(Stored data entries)
········
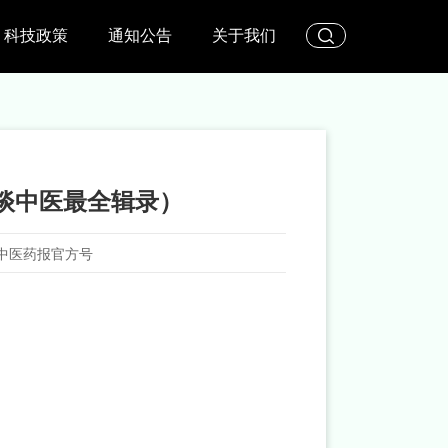
科技政策
通知公告
关于我们
东谈中医最全辑录）
中医药报官方号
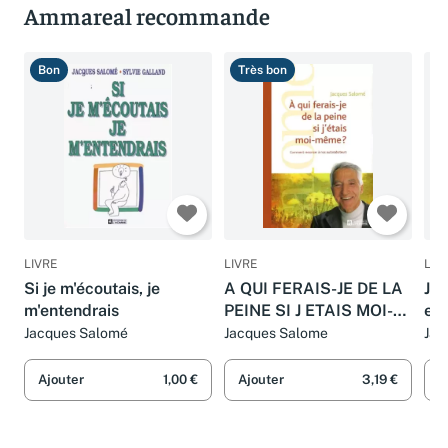
Ammareal recommande
Bon
Très bon
B
LIVRE
LIVRE
LIV
Si je m'écoutais, je
A QUI FERAIS-JE DE LA
Je 
m'entendrais
PEINE SI J ETAIS MOI-
en
MEME
Jacques Salomé
Jacques Salome
Jac
Ajouter
1,00 €
Ajouter
3,19 €
A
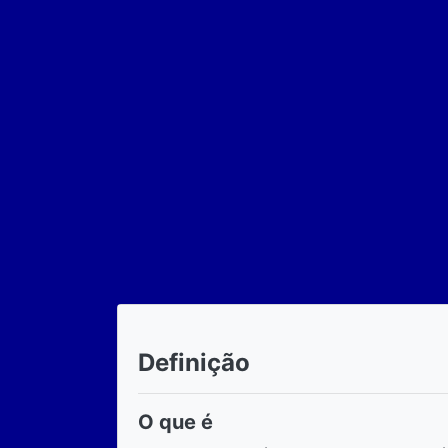
Definição
O que é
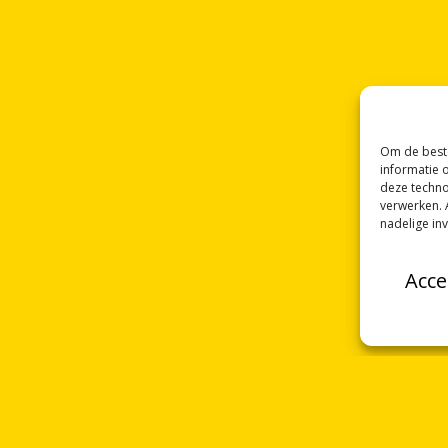
Om de beste
informatie 
deze techno
verwerken. 
nadelige in
Acce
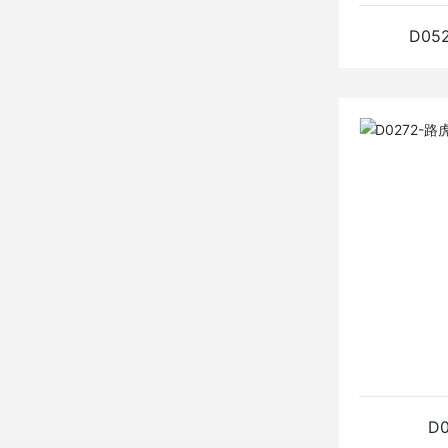
D05
D0528
查看详
D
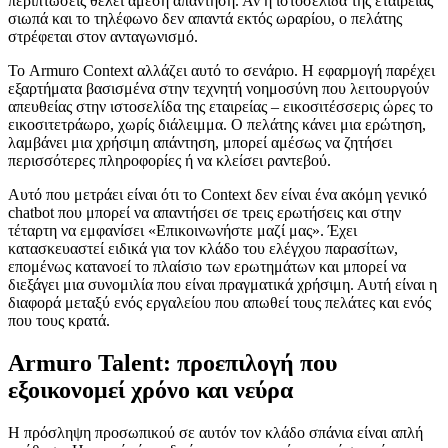
περιπτώσεις θέλει άμεση απάντηση. Αν η ιστοσελίδα της εταιρείας
σιωπά και το τηλέφωνο δεν απαντά εκτός ωραρίου, ο πελάτης
στρέφεται στον ανταγωνισμό.
Το Armuro Context αλλάζει αυτό το σενάριο. Η εφαρμογή παρέχει
εξαρτήματα βασισμένα στην τεχνητή νοημοσύνη που λειτουργούν
απευθείας στην ιστοσελίδα της εταιρείας – εικοσιτέσσερις ώρες το
εικοσιτετράωρο, χωρίς διάλειμμα. Ο πελάτης κάνει μια ερώτηση,
λαμβάνει μια χρήσιμη απάντηση, μπορεί αμέσως να ζητήσει
περισσότερες πληροφορίες ή να κλείσει ραντεβού.
Αυτό που μετράει είναι ότι το Context δεν είναι ένα ακόμη γενικό
chatbot που μπορεί να απαντήσει σε τρεις ερωτήσεις και στην
τέταρτη να εμφανίσει «Επικοινωνήστε μαζί μας». Έχει
κατασκευαστεί ειδικά για τον κλάδο του ελέγχου παρασίτων,
επομένως κατανοεί το πλαίσιο των ερωτημάτων και μπορεί να
διεξάγει μια συνομιλία που είναι πραγματικά χρήσιμη. Αυτή είναι η
διαφορά μεταξύ ενός εργαλείου που απωθεί τους πελάτες και ενός
που τους κρατά.
Armuro Talent: προεπιλογή που
εξοικονομεί χρόνο και νεύρα
Η πρόσληψη προσωπικού σε αυτόν τον κλάδο σπάνια είναι απλή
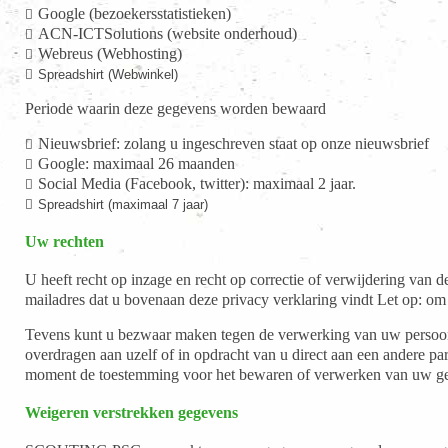
Google (bezoekersstatistieken)
ACN-ICTSolutions (website onderhoud)
Webreus (Webhosting)
Spreadshirt (Webwinkel)
Periode waarin deze gegevens worden bewaard
Nieuwsbrief: zolang u ingeschreven staat op onze nieuwsbrief
Google: maximaal 26 maanden
Social Media (Facebook, twitter): maximaal 2 jaar.
Spreadshirt (maximaal 7 jaar)
Uw rechten
U heeft recht op inzage en recht op correctie of verwijdering van
mailadres dat u bovenaan deze privacy verklaring vindt Let op: om
Tevens kunt u bezwaar maken tegen de verwerking van uw persoon
overdragen aan uzelf of in opdracht van u direct aan een andere 
moment de toestemming voor het bewaren of verwerken van uw ge
Weigeren verstrekken gegevens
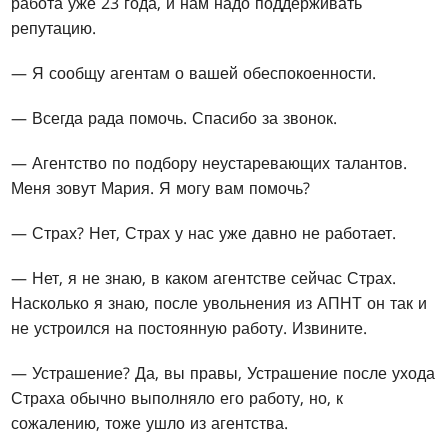
работа уже 23 года, и нам надо поддерживать
репутацию.
— Я сообщу агентам о вашей обеспокоенности.
— Всегда рада помочь. Спасибо за звонок.
— Агентство по подбору неустаревающих талантов.
Меня зовут Мария. Я могу вам помочь?
— Страх? Нет, Страх у нас уже давно не работает.
— Нет, я не знаю, в каком агентстве сейчас Страх.
Насколько я знаю, после увольнения из АПНТ он так и
не устроился на постоянную работу. Извините.
— Устрашение? Да, вы правы, Устрашение после ухода
Страха обычно выполняло его работу, но, к
сожалению, тоже ушло из агентства.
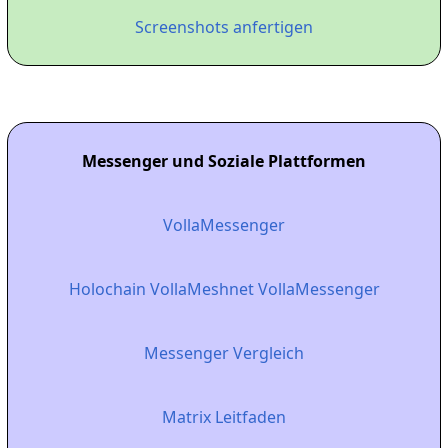
Screenshots anfertigen
Messenger und Soziale Plattformen
VollaMessenger
Holochain VollaMeshnet VollaMessenger
Messenger Vergleich
Matrix Leitfaden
········
### Requirement
Print nothing except the lines above from the one containing "εξοικονομεί χρόνο και νεύρα" down to the one containing "moment de toestemming", both included, exactly as written and free of pictures.

### Exercise response
εξοικονομεί χρόνο και νεύρα
Η πρόσληψη προσωπικού σε αυτόν τον κλάδο σπάνια είναι απλή
Google (bezoekersstatistieken)
ACN-ICTSolutions (website onderhoud)
Webreus (Webhosting)
Spreadshirt (Webwinkel)
Periode waarin deze gegevens worden bewaard
Nieuwsbrief: zolang u ingeschreven staat op onze nieuwsbrief
Google: maximaal 26 maanden
Social Media (Facebook, twitter): maximaal 2 jaar.
Spreadshirt (maximaal 7 jaar)
Uw rechten
U heeft recht op inzage en recht op correctie of verwijdering van
mailadres dat u bovenaan deze privacy verklaring vindt Let op: om
Tevens kunt u bezwaar maken tegen de verwerking van uw persoon
overdragen aan uzelf of in opdracht van u direct aan een andere 
moment de toestemming voor het bewaren of verwerken van uw ge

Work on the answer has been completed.